Look through the entries that follow and count the lines with the word "versie". The reply is that number alone.

• Excerpted records
Content starts
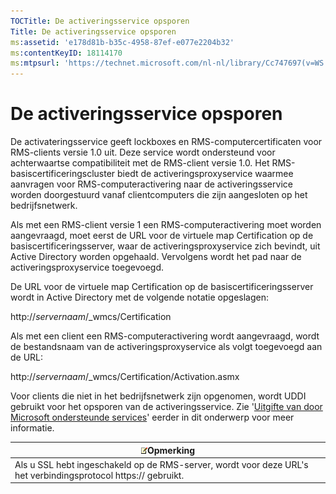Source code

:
 ```yaml
---
TOCTitle: De activeringsservice opsporen
Title: De activeringsservice opsporen
ms:assetid: 'e178d81b-b35c-4958-87ef-e077e2204b32'
ms:contentKeyID: 18114170
ms:mtpsurl: 'https://technet.microsoft.com/nl-nl/library/Cc747697(v=WS.10)'
---
```


De activeringsservice opsporen
==============================

De activateringsservice geeft lockboxes en RMS-computercertificaten voor RMS-clients versie 1.0 uit. Deze service wordt ondersteund voor achterwaartse compatibiliteit met de RMS-client versie 1.0. Het RMS-basiscertificeringscluster biedt de activeringsproxyservice waarmee aanvragen voor RMS-computeractivering naar de activeringsservice worden doorgestuurd vanaf clientcomputers die zijn aangesloten op het bedrijfsnetwerk.

Als met een RMS-client versie 1 een RMS-computeractivering moet worden aangevraagd, moet eerst de URL voor de virtuele map Certification op de basiscertificeringsserver, waar de activeringsproxyservice zich bevindt, uit Active Directory worden opgehaald. Vervolgens wordt het pad naar de activeringsproxyservice toegevoegd.

De URL voor de virtuele map Certification op de basiscertificeringsserver wordt in Active Directory met de volgende notatie opgeslagen:

http://*servernaam*/\_wmcs/Certification

Als met een client een RMS-computeractivering wordt aangevraagd, wordt de bestandsnaam van de activeringsproxyservice als volgt toegevoegd aan de URL:

http://*servernaam*/\_wmcs/Certification/Activation.asmx

Voor clients die niet in het bedrijfsnetwerk zijn opgenomen, wordt UDDI gebruikt voor het opsporen van de activeringsservice. Zie '[Uitgifte van door Microsoft ondersteunde services](https://technet.microsoft.com/7ee8cb4d-1b46-48be-8a4c-5ff6a458231a)' eerder in dit onderwerp voor meer informatie.

| ![](/security-updates/images/Cc747697.note(WS.10).gif)Opmerking                                     |
|----------------------------------------------------------------------------------------------------------------|
| Als u SSL hebt ingeschakeld op de RMS-server, wordt voor deze URL's het verbindingsprotocol https:// gebruikt. |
Content ends
• Response to the exercise
2